It is getting difficult to find a desktop or laptop computer with only a single CPU. Even a typical ARM-based computer now probably has multiple cores. Of course, there’s nothing to stop you from using multiple microcontrollers — like the Arduino — together. To make the process neater, [Dimitris Platis] put together Moltoduino, essentially an Arduino on a shield made to plug into another Arduino. And, yes, they will stack. You can see a video about the open source boards, below.
The key is how the board brings the pins out to connections that are easy to jumper between boards. There are several obvious use cases, but one that [Dimitris] is particularly interested in is hardware-in-the-loop testing. The idea is that you can use a simulated I/O device in one computer to exchange fake data with the software under test.

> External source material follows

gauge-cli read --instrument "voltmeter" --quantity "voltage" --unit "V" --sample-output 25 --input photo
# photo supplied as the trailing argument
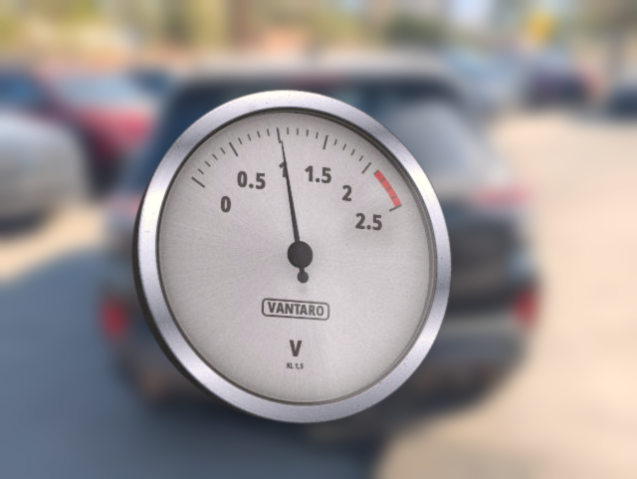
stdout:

For example, you might be working on a sous vide cooker that reads a temperature and controls a heater. A second computer could stand in for the temperature sensor and heater. You could log outputs and also control the inputs. This is really nice when you want to set up repeatable test cases.
Of course, you don’t have to stack the boards to make that work. In fact, you don’t have to use another Arduino. A PC or some other controller could be the surrogate test device. But having it all in a stack is handy. There are several examples of doing testing using simulated hardware on the project’s GitHub page. The test subjects are a robot car and an ultrasonic device.
One neat feature is that each board has a switch to enable the master Arduino to ISP program it. So while you might not need to stack boards to use any of the proposed techniques, it does make for a nice and compact package.